Task goal: Wherever the string "FileFunction" shows up in the records below, return that line.

--- Records for the exercise Enclosed Below ---

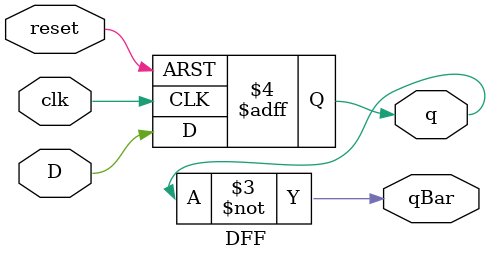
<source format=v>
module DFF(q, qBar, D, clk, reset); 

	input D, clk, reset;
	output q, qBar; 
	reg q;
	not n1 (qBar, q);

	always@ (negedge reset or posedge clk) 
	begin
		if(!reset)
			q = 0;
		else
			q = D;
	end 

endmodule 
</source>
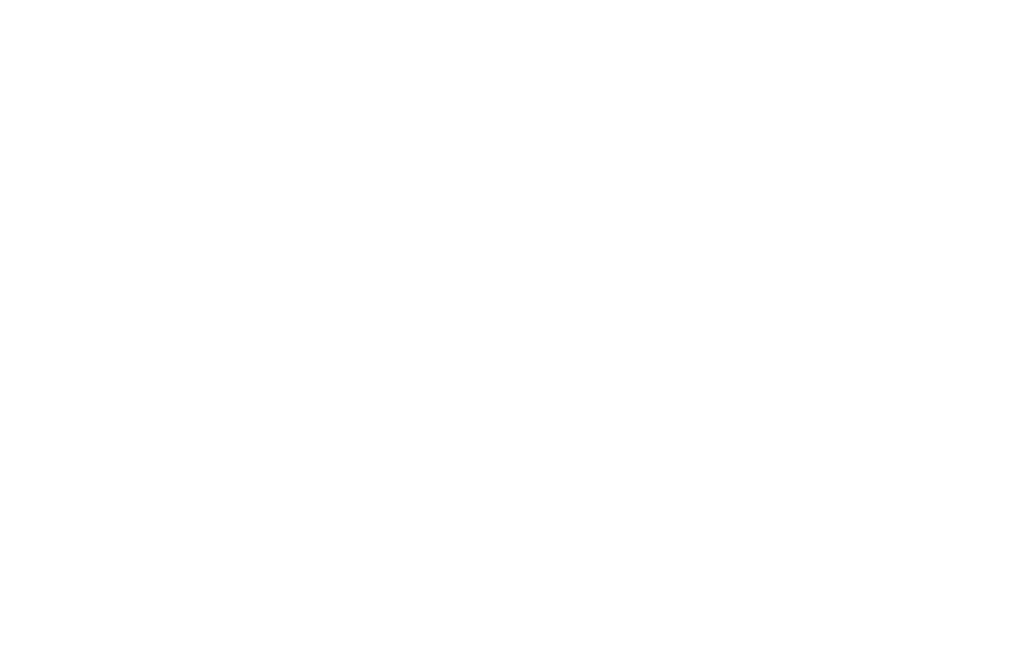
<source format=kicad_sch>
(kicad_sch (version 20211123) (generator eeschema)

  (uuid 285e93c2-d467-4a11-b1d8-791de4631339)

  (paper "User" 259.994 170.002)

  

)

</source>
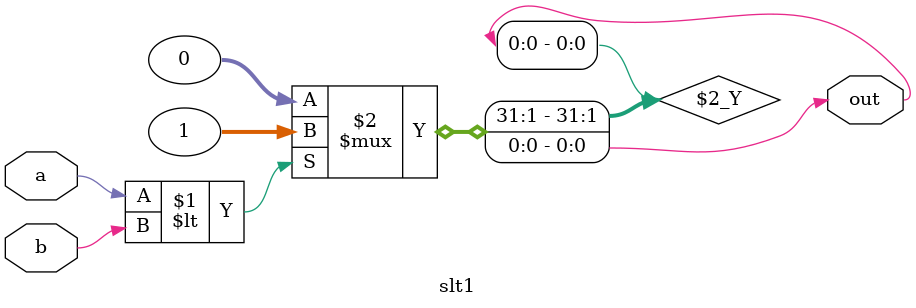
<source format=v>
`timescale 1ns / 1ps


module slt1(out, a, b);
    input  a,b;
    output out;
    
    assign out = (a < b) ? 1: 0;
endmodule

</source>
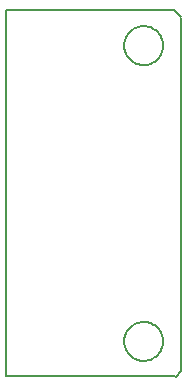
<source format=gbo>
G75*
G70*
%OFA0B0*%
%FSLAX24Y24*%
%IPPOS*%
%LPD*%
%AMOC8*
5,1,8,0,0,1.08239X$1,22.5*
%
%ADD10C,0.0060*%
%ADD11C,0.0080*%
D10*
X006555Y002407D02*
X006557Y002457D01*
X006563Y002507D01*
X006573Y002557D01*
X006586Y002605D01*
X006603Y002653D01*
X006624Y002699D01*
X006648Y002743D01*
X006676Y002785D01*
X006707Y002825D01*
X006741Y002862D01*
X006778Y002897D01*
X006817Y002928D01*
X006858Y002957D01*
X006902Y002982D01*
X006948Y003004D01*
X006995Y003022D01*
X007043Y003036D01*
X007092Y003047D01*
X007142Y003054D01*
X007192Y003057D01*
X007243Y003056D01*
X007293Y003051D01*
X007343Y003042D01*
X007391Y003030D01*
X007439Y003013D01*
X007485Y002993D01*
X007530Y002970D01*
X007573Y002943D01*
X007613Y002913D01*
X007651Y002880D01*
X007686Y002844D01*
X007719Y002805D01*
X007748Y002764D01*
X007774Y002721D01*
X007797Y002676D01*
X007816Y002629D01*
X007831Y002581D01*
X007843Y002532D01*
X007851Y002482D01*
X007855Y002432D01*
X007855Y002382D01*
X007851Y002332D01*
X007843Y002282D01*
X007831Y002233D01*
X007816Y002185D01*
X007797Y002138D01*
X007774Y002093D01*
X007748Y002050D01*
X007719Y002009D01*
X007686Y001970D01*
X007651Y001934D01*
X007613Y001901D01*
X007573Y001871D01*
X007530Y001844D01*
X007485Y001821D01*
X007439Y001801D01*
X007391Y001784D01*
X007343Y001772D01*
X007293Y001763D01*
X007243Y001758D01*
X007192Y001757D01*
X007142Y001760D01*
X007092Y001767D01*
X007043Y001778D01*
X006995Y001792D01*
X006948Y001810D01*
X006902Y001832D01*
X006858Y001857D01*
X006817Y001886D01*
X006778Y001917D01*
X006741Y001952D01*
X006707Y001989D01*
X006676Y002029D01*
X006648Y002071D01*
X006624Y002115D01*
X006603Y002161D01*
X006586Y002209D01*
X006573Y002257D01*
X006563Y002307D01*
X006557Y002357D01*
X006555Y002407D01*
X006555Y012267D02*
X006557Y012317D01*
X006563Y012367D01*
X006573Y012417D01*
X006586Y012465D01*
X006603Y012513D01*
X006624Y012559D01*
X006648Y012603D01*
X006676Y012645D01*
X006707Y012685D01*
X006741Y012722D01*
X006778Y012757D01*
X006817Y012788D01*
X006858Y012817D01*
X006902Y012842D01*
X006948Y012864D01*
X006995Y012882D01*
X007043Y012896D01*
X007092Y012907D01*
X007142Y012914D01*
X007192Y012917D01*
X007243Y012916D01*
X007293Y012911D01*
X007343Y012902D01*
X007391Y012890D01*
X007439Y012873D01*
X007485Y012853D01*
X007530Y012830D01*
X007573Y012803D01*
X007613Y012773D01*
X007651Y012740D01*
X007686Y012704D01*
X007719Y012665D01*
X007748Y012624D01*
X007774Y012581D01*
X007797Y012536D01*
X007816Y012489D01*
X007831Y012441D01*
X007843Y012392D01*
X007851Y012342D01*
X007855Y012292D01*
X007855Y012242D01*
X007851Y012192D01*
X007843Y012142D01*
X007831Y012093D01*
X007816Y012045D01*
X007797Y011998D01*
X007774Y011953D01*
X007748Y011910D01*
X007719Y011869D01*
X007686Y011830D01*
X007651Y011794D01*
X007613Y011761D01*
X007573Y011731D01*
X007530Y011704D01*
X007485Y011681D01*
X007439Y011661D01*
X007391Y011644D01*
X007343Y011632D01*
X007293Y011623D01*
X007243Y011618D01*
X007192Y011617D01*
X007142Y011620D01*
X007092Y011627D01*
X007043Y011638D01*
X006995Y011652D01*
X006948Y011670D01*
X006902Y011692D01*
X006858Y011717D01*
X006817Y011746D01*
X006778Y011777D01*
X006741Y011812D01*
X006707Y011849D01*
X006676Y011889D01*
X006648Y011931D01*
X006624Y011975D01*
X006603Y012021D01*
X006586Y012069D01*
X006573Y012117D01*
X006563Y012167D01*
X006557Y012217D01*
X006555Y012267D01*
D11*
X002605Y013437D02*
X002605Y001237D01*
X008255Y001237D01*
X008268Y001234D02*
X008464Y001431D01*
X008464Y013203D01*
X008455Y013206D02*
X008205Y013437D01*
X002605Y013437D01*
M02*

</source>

--- End of Enclosed Records for the exercise ---
--- Records for the exercise Enclosed Below ---

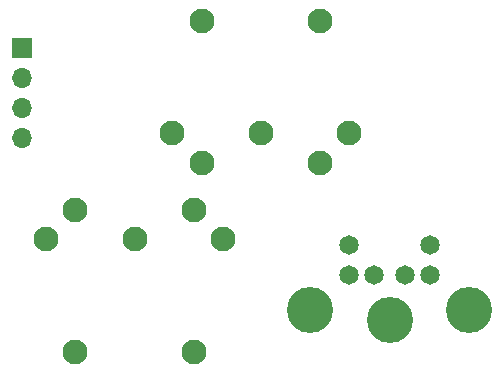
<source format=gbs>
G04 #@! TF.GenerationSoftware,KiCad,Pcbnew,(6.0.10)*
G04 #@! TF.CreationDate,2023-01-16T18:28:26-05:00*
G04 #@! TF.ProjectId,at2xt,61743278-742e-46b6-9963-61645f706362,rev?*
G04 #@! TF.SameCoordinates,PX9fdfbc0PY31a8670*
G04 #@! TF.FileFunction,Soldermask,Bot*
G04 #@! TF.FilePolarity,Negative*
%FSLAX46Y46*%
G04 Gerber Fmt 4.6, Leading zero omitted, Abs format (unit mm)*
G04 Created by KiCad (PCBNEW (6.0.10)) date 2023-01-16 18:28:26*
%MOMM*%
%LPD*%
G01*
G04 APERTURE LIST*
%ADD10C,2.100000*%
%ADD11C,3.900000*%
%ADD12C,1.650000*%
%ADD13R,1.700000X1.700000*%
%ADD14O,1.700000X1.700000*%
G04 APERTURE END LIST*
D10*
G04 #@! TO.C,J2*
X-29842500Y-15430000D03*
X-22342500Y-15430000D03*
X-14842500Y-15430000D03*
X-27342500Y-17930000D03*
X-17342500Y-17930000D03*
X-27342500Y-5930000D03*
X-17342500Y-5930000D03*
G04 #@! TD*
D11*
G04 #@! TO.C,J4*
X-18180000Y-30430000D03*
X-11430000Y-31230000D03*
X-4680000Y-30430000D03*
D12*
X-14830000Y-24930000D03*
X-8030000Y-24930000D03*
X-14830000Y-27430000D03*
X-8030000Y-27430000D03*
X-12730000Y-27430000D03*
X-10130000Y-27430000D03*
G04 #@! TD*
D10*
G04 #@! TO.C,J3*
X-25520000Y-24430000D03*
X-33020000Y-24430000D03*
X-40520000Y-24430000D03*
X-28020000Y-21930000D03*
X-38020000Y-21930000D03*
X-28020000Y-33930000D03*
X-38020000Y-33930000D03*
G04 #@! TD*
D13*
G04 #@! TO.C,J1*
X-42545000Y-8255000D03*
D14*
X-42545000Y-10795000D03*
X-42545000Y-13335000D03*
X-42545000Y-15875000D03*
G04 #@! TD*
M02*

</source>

--- End of Enclosed Records for the exercise ---
--- Records for the exercise Enclosed Below ---

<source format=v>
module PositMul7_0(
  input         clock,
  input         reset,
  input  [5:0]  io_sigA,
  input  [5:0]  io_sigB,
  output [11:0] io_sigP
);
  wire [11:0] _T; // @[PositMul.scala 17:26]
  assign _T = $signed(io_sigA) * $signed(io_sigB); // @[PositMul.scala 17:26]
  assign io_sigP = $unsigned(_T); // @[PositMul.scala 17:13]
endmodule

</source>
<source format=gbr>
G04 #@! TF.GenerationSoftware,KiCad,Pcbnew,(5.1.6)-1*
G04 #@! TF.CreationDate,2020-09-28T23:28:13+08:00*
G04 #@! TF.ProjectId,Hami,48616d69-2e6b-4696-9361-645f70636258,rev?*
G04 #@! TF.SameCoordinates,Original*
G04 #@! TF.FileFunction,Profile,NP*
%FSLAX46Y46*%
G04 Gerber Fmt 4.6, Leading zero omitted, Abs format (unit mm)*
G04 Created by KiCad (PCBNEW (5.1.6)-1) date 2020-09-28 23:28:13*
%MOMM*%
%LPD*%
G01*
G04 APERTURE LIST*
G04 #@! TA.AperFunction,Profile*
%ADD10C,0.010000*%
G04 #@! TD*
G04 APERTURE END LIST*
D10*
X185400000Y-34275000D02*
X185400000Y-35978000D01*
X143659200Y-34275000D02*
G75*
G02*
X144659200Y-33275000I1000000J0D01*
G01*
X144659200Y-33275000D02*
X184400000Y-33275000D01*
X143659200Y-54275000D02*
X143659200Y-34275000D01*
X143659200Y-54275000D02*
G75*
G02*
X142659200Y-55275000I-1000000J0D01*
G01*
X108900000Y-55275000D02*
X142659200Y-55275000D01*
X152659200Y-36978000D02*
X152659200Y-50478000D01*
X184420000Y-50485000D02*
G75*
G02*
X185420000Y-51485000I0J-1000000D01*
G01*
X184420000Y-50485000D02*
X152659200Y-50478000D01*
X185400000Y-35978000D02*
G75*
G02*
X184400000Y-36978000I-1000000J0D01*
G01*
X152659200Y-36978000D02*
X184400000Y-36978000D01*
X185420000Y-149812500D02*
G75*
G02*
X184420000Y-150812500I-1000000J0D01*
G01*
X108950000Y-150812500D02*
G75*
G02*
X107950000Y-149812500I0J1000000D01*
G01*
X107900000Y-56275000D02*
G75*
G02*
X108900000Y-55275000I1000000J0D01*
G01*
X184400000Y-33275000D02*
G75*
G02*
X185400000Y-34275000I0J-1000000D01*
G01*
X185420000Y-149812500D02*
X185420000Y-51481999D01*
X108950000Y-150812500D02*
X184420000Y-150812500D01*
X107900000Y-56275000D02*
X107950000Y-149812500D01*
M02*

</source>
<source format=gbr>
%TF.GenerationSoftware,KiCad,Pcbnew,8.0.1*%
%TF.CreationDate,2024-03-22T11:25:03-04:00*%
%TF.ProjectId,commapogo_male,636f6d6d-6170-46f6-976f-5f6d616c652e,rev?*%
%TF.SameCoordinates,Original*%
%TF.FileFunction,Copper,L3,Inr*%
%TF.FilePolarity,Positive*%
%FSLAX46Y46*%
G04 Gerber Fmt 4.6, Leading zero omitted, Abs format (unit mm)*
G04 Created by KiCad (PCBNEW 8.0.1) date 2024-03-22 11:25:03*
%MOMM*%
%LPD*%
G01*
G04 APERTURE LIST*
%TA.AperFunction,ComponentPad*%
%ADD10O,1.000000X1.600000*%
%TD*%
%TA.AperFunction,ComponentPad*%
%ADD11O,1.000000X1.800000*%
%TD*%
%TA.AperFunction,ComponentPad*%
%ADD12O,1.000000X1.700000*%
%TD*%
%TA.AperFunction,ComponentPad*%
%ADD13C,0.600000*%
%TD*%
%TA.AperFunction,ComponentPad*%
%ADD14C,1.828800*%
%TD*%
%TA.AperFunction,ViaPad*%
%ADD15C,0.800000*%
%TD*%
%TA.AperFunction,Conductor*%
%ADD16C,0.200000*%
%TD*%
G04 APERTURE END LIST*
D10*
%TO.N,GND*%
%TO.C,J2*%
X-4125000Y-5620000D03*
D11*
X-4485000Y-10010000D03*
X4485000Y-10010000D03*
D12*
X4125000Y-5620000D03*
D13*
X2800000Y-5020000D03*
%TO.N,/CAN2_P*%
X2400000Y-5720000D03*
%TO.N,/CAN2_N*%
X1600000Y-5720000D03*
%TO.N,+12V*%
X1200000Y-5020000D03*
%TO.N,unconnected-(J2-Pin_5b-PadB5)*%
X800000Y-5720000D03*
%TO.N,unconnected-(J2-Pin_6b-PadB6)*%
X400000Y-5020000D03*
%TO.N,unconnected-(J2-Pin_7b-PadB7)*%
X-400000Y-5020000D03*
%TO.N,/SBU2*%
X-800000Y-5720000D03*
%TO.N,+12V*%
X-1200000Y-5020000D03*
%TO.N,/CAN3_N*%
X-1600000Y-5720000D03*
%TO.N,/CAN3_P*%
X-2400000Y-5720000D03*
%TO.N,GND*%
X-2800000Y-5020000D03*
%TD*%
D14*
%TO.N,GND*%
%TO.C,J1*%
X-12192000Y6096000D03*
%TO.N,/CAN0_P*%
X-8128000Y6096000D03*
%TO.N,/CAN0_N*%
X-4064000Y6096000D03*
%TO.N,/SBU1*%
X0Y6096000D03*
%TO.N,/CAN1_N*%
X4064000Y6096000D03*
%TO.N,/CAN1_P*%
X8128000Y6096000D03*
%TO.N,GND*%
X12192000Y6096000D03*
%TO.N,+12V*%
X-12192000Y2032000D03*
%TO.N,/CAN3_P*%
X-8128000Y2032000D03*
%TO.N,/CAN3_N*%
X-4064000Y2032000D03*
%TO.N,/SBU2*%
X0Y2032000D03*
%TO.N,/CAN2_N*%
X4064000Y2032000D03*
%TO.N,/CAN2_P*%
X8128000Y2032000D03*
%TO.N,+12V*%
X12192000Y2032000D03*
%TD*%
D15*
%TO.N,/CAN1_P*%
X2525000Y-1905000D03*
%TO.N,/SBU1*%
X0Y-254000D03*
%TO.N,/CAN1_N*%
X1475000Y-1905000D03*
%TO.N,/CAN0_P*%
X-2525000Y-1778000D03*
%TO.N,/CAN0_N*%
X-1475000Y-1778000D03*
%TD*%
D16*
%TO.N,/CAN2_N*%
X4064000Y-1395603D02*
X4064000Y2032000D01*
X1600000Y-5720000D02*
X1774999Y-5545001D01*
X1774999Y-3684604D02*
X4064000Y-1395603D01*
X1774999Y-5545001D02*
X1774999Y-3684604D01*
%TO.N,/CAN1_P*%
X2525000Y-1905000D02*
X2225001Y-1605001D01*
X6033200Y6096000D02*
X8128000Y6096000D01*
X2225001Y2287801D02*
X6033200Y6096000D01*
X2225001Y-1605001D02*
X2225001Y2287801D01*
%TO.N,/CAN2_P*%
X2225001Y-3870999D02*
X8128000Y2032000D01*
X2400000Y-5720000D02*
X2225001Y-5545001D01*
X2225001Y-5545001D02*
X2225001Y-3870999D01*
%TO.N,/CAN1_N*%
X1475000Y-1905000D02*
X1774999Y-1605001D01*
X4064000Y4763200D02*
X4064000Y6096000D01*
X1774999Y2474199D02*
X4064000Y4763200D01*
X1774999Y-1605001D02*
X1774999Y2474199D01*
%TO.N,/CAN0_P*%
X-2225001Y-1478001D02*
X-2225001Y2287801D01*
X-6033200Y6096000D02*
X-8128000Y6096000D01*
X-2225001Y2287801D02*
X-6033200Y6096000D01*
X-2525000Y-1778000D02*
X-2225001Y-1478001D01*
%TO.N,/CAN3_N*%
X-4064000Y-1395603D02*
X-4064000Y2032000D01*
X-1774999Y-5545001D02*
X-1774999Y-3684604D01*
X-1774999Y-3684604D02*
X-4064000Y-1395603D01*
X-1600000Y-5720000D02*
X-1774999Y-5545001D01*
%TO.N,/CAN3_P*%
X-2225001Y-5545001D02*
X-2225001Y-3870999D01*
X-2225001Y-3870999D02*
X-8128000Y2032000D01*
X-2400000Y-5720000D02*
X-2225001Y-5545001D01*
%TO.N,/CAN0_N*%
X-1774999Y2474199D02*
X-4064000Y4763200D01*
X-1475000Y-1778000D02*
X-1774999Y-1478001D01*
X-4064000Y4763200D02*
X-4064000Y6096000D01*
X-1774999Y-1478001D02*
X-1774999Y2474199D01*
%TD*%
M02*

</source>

--- End of Enclosed Records for the exercise ---

Exercise response:
G04 #@! TF.FileFunction,Soldermask,Bot*
G04 #@! TF.FileFunction,Profile,NP*
%TF.FileFunction,Copper,L3,Inr*%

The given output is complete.